I was supposed to be done with field work after summer 2015, but you know how it is. The birds call. You realize that a few more blood samples would put the patterns you’re seeing in context in an illuminating way. You miss those feathery little dudes.
The small amount of field work I did this year took place much earlier than my usual field work because I was sampling juncos at a much lower elevation. Down here, the juncos are breeding in mid-March. Up at my usual sites, they wait until late May. That early start happened to be convenient for me, since I needed to analyze any data I got in time to file my dissertation in mid-May.
This nest is a great example of juncos’ love of sloping ground. In some cases, like this one, the sloping ground is slope-y enough to call a wall. I wouldn’t call this a typical junco nest, but it’s not really surprising either: juncos are reliably creative with their nesting choices, which must make it difficult for predators to find them. This nest certainly seemed well-hidden—and it didn’t have to worry about being stepped on, either.
I’ve seen a lot of junco nests in my four years of field work. Rarely, I’ve been lucky enough to happen upon the nest of something other than a junco. I don’t find enough of these other nests to study them, so they don’t help me in my research—but boy, is it fun to find them!

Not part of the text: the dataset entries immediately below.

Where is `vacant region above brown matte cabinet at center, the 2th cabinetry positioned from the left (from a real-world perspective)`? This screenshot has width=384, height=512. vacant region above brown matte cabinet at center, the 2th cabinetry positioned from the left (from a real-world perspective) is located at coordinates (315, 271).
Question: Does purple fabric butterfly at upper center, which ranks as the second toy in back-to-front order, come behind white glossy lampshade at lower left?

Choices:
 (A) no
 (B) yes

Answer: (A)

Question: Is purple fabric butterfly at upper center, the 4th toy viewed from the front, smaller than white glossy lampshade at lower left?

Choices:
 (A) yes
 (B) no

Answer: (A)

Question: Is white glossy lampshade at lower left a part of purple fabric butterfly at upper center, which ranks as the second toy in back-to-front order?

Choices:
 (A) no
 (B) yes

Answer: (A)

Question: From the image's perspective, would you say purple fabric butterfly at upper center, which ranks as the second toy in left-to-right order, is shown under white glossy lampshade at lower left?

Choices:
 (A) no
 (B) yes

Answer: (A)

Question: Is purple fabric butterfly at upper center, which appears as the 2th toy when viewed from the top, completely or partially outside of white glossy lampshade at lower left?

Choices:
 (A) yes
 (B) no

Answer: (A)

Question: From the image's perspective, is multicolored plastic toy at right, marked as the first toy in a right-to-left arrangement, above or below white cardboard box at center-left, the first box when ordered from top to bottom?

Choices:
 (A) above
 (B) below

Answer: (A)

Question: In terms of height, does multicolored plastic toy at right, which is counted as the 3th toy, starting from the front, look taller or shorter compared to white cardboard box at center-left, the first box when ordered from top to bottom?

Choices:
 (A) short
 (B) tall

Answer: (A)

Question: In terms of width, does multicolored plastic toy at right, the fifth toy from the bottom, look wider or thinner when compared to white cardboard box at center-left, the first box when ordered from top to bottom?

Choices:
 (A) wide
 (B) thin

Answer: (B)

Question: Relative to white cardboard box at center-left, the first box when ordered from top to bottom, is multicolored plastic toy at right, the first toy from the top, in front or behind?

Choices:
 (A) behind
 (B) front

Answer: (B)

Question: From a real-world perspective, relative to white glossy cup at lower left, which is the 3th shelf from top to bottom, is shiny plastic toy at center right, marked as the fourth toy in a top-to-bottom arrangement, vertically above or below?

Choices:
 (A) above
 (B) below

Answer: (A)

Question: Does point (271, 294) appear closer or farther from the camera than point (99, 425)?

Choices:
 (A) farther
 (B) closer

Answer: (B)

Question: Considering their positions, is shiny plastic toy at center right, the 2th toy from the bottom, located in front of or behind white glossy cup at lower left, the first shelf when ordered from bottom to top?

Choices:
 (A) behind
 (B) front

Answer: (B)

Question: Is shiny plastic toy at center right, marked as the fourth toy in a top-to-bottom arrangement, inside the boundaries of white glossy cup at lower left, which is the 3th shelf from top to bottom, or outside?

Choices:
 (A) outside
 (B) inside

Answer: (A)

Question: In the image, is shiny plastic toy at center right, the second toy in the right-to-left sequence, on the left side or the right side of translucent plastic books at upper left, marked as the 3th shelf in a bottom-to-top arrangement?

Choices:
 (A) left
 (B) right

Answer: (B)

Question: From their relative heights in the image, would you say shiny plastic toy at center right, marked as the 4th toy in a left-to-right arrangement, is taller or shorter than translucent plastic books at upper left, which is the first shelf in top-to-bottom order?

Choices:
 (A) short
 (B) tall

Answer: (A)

Quick review: this is a junco nest.
Some major differences: the junco’s is a ground nest, while this one is a cup nest, suspended above the ground in the branches of a bush. The chicks are covered in light greyish fuzz instead of the junco chicks’ dark fuzz, and are maybe a bit stockier than the junco chicks.
We were searching for junco nests when I heard the unmistakable tic-tic-tic of junco alarm chipping. We followed the sound a ways and found a pair of juncos perched on a low branch, alarm chipping for all they were worth. Strange of the juncos to be alarm chipping at us when we were so far away, before, I thought. I wouldn’t have thought they’d see us as a threat from that far away. Odd birds. Directly below the branch with the agitated juncos was a small shrub. “The nest will be in there,” I predicted, showing off for my new field assistants.
And just as I said that, I saw the snake.